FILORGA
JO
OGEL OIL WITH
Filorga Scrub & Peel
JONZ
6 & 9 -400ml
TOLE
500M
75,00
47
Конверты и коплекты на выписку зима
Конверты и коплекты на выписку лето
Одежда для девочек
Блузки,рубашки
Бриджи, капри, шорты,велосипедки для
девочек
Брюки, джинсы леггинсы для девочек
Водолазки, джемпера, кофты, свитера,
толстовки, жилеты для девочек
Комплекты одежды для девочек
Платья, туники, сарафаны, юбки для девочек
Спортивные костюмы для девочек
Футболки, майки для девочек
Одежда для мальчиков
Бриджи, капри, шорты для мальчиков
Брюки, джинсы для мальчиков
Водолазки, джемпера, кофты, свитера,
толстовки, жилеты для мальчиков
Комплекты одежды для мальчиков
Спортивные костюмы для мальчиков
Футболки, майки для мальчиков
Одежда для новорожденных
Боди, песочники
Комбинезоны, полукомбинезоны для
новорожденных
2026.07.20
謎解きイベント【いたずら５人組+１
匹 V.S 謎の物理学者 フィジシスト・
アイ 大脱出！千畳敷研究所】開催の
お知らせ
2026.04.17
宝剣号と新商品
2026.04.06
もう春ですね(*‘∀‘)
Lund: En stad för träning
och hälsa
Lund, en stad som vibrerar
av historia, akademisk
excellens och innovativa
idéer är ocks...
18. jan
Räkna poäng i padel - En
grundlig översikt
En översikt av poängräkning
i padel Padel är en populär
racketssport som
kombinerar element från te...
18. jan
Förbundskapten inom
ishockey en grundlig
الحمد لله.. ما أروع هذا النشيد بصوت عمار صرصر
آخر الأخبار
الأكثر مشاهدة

- - -

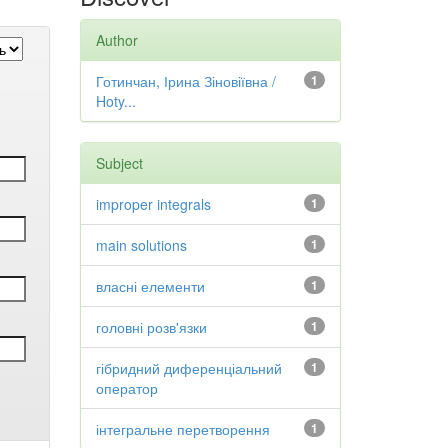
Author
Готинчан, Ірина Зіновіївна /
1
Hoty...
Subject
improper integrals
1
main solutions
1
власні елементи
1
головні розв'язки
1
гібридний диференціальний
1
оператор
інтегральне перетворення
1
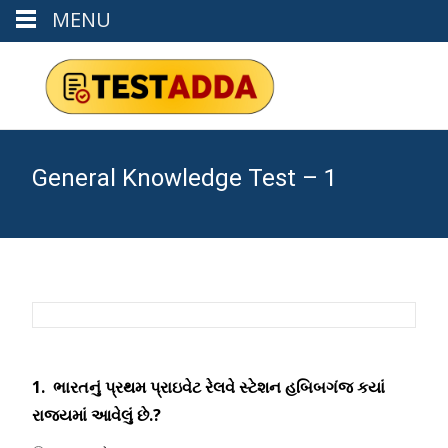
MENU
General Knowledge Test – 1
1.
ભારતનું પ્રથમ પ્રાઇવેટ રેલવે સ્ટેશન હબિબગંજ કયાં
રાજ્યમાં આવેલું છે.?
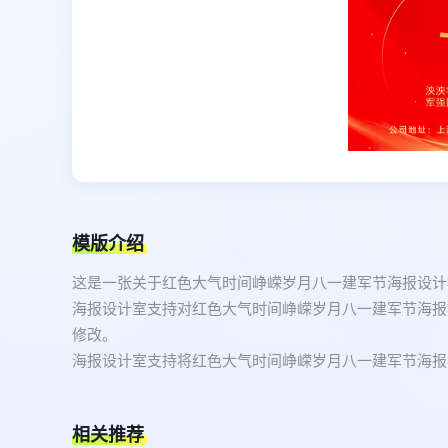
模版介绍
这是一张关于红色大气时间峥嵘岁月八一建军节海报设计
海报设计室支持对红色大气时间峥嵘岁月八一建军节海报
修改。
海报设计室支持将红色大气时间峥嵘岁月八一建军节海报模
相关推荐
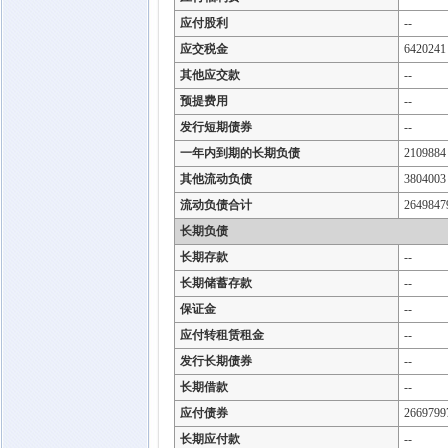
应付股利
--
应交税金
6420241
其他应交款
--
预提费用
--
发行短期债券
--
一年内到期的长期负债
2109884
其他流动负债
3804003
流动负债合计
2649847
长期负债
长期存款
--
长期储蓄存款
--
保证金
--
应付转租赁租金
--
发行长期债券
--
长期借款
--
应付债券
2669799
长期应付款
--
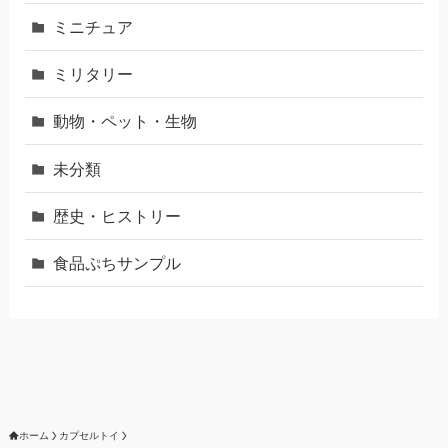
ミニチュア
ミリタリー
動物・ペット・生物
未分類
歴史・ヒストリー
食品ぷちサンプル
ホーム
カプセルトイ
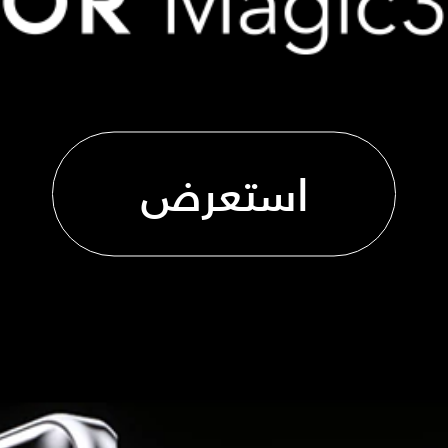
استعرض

- - -

THE TASK:
Collect every line from the rows above that contains the word "костюмы". Case counts.

ANSWER SECTION:
Спортивные костюмы для девочек
Спортивные костюмы для мальчиков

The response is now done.